:: Text passage ::
┄┄┄┄┄┄┄┄┄┄┄┄┄┄┄┄┄┄┄┄
Pendle Hill with Ribble Valley
The first Latter-day Saint baptisms in England were performed in the River Ribble, in Lancashire. In this Wikimedia Commons public domain photograph, a mist lies over the Ribble Valley. Beyond that mist stands Pendle Hill.

 

I published a new article in Meridian Magazine yesterday, and I hope that somebody, somewhere, will read it:  “Did Christ Visit England?”

 

The Ribble, not far from Preston
The first Latter-day Saint baptisms in the United Kingdom were performed in the River Ribble, near Preston, Lancashire.   (Wikimedia Commons public domain image)

 

Our superb Latter-day Saint guide here in the United Kingdom, Peter Fagg, shared a couple of quotations with us a few days back that, with his kind help, I want to share with you.  The first comes from President Lorenzo Snow.  On 1 January 1901, in the Tabernacle of the Church of Jesus Christ of Latter-day Saints in Salt Lake City, President Snow delivered a “Greeting to the World” at special “Centennial Services” to mark the beginning of the twentieth century.  Among other things, he said the following:

As a servant of God I bear witness to the revelation of His will in the nineteenth century.  It came by His own voice from the heaven, by the personal manifestation of His Son, and by the ministration of holy angels . . .
┄┄┄┄┄┄┄┄┄┄┄┄┄┄┄┄┄┄┄┄
:: Provided material ::
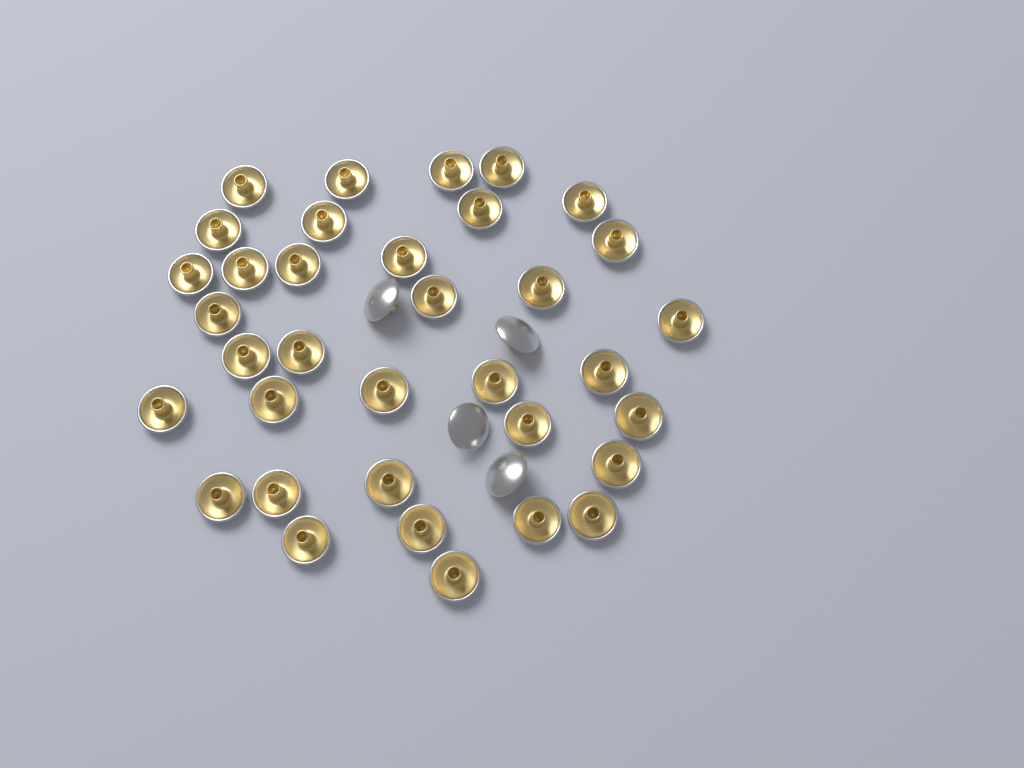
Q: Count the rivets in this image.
┄┄┄┄┄┄┄┄┄┄┄┄┄┄┄┄┄┄┄┄
:: What this exercise asks ::
a - For each statement about the Ribble passage, say yes or no to whether it agrees with the text, and quote the words that decide it. (i) The first Latter-day Saint baptisms in England were performed in the River Ribble. (ii) Peter Fagg is described as a guide in the United States. (iii) President Snow delivered his greeting on 1 January 1901 in Salt Lake City.
b - Update everything in the Ribble passage from "Pendle Hill with" down to "public domain image)" by writing "fog" in place of "mist".
The listing plays no part here.

:: List of solutions ::
a -
(i) Yes: "The first Latter-day Saint baptisms in England were performed in the River Ribble, in Lancashire."
(ii) No: "Our superb Latter-day Saint guide here in the United Kingdom, Peter Fagg"
(iii) Yes: "On 1 January 1901, in the Tabernacle of the Church of Jesus Christ of Latter-day Saints in Salt Lake City"

b -
Pendle Hill with Ribble Valley
The first Latter-day Saint baptisms in England were performed in the River Ribble, in Lancashire. In this Wikimedia Commons public domain photograph, a fog lies over the Ribble Valley. Beyond that fog stands Pendle Hill.

 

I published a new article in Meridian Magazine yesterday, and I hope that somebody, somewhere, will read it:  “Did Christ Visit England?”

 

The Ribble, not far from Preston
The first Latter-day Saint baptisms in the United Kingdom were performed in the River Ribble, near Preston, Lancashire.   (Wikimedia Commons public domain image)